● **EXERCISE DIRECTIONS**:
From the passage on the Belton parish church below, return the stretch from "St Peter and St Paul's" through "of five bells.", copied word for word.

● **PASSAGE SHOWN**:
The Church of St Peter and St Paul, Belton, South Kesteven, Lincolnshire is a functioning parish church and a Grade I listed building. Since the 17th century, the church has served as the estate church for Belton House and it holds a notable collection of funerary monuments commemorating members of the Brownlow family.

History
The church dates from around 1200, with later elements dating from the 14th century. From the mid-17th century, the church became closely associated with the Brownlow family of Belton House, which stands to the immediate south of the church. Although the house had its own chapel, the church became the resting place for generations of the family and in the early 19th century Jeffry Wyattville was commissioned to construct a mausoleum. The church holds a large collection of funerary monuments commemorating members of the Brownlow family, covering a period of nearly 400 years.

St Peter and St Paul's remains an active church in the ecclesiastical parish of Belton, in the Deanery of Loveden, and the Diocese of Lincoln. In 2021 the church secured funding from the National Lottery Heritage Fund, and from its own fundraising activities, to enable the restoration of its set of five bells.

● **DATA LISTING**:
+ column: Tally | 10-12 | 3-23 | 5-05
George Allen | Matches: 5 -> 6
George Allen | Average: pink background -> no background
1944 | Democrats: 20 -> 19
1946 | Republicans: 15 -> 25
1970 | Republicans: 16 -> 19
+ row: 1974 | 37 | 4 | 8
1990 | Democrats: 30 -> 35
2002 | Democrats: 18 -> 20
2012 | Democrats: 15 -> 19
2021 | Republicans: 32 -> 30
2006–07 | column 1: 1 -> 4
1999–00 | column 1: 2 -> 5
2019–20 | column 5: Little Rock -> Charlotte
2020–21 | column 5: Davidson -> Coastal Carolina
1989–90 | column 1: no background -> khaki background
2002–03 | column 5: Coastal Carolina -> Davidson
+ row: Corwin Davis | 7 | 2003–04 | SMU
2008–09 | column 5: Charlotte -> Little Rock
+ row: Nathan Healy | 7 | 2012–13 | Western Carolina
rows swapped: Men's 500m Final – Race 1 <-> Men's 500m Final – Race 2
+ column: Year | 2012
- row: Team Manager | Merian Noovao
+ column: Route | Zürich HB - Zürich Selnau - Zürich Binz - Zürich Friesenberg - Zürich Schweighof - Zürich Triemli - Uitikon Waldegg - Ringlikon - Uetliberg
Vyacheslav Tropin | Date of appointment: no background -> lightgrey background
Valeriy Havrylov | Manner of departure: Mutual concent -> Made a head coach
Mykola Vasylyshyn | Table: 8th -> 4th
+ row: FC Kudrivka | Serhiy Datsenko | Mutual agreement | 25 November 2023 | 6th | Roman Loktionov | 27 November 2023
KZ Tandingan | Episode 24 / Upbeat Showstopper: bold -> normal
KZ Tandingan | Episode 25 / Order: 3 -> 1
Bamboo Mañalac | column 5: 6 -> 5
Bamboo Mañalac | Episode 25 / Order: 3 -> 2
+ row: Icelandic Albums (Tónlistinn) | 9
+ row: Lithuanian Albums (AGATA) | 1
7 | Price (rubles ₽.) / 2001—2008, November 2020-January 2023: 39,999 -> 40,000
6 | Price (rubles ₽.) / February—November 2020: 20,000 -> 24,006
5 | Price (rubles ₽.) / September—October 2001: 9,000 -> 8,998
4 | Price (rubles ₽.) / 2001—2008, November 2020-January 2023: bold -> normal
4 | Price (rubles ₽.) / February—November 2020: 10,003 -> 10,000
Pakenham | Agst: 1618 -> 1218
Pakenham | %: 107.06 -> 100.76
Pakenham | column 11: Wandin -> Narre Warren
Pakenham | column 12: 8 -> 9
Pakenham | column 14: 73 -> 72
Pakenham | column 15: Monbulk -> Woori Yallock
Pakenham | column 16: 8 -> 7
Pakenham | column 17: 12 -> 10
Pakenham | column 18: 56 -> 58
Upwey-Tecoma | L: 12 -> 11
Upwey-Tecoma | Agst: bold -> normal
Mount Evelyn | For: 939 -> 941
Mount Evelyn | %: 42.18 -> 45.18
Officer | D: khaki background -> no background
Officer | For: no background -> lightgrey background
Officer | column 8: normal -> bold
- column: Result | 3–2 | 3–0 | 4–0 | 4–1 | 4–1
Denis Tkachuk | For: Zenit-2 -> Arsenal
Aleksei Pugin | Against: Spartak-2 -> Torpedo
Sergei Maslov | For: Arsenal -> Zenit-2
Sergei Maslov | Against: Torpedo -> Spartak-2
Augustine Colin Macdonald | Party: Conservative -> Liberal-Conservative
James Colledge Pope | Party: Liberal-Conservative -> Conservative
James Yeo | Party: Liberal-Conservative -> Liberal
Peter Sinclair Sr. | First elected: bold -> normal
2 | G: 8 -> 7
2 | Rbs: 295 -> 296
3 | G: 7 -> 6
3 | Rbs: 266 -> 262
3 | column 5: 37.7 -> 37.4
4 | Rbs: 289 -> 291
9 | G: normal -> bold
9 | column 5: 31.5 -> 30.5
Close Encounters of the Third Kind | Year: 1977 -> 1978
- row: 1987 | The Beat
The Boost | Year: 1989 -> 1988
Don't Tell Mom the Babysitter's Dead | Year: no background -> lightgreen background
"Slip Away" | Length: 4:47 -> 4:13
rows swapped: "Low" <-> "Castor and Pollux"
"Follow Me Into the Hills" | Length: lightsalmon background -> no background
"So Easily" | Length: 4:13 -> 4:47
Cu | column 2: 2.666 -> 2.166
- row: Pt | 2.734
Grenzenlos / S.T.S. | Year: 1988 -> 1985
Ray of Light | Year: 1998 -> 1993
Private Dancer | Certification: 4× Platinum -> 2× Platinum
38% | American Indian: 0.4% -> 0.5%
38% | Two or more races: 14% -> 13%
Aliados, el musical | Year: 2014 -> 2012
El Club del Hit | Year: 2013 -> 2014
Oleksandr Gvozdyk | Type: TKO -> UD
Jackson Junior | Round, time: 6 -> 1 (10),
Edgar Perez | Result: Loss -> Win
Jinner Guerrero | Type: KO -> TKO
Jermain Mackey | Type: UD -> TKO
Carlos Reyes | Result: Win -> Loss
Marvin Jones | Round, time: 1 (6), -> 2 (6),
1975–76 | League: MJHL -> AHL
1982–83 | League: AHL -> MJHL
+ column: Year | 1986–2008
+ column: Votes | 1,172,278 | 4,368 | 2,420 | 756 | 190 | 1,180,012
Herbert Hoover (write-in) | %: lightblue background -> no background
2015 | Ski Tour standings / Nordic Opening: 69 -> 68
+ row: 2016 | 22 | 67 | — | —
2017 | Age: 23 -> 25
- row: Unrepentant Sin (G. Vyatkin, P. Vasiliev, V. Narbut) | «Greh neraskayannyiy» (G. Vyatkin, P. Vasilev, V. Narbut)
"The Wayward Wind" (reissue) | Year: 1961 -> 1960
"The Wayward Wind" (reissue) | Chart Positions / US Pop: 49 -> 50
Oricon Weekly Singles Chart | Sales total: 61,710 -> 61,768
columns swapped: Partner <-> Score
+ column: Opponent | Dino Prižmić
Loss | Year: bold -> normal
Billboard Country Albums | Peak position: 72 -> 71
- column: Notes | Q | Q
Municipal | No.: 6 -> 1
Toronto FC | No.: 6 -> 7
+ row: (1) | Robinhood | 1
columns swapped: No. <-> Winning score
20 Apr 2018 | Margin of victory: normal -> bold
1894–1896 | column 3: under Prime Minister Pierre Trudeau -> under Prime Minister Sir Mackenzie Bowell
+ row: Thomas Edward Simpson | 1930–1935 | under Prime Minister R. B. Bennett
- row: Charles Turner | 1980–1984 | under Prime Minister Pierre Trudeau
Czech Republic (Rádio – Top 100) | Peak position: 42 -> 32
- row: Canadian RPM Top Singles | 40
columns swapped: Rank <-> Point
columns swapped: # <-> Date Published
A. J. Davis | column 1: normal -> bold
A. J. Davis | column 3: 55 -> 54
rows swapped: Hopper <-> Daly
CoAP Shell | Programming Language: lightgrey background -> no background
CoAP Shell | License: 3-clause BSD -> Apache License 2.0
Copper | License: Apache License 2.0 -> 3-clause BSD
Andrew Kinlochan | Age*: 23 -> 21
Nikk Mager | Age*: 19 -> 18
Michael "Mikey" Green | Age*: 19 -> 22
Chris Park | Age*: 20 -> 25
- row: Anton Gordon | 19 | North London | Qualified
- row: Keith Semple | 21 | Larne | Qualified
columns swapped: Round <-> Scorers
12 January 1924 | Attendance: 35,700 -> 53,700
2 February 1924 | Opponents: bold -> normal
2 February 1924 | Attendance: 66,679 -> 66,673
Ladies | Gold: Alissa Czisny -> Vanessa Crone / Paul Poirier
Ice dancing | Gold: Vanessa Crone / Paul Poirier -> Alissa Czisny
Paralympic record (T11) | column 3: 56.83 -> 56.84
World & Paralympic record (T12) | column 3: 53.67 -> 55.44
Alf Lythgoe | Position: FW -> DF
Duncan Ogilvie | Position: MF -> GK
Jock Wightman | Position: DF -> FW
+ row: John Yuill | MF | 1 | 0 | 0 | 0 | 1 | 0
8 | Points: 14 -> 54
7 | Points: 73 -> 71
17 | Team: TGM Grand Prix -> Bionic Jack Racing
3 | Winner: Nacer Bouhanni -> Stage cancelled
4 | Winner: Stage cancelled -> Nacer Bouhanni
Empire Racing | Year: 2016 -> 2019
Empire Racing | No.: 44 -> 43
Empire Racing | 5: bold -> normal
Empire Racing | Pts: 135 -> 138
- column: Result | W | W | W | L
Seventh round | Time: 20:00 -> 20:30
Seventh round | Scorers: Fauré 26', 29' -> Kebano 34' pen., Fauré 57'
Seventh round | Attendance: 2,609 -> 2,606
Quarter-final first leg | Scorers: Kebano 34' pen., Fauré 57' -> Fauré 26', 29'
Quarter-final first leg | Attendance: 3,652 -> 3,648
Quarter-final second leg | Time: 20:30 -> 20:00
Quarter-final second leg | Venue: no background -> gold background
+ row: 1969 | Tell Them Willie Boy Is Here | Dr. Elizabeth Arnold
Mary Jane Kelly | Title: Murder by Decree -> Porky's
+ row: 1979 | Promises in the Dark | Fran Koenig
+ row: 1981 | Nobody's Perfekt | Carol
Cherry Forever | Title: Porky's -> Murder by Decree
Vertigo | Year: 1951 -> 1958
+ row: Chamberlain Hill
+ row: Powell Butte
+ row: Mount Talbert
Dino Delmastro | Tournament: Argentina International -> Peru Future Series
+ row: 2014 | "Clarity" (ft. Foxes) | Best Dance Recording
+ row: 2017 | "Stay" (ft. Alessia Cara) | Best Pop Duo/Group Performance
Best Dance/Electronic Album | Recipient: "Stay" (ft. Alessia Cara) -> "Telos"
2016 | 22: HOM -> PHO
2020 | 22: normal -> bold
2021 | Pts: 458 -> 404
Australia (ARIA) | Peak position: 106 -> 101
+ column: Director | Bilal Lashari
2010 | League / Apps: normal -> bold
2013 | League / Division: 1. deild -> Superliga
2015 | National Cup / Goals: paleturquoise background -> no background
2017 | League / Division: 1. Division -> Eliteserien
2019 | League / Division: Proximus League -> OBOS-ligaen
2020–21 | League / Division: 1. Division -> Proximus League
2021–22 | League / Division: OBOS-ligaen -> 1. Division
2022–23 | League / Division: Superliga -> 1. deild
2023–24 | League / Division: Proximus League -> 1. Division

● **TASK RESULT**:
St Peter and St Paul's remains an active church in the ecclesiastical parish of Belton, in the Deanery of Loveden, and the Diocese of Lincoln. In 2021 the church secured funding from the National Lottery Heritage Fund, and from its own fundraising activities, to enable the restoration of its set of five bells.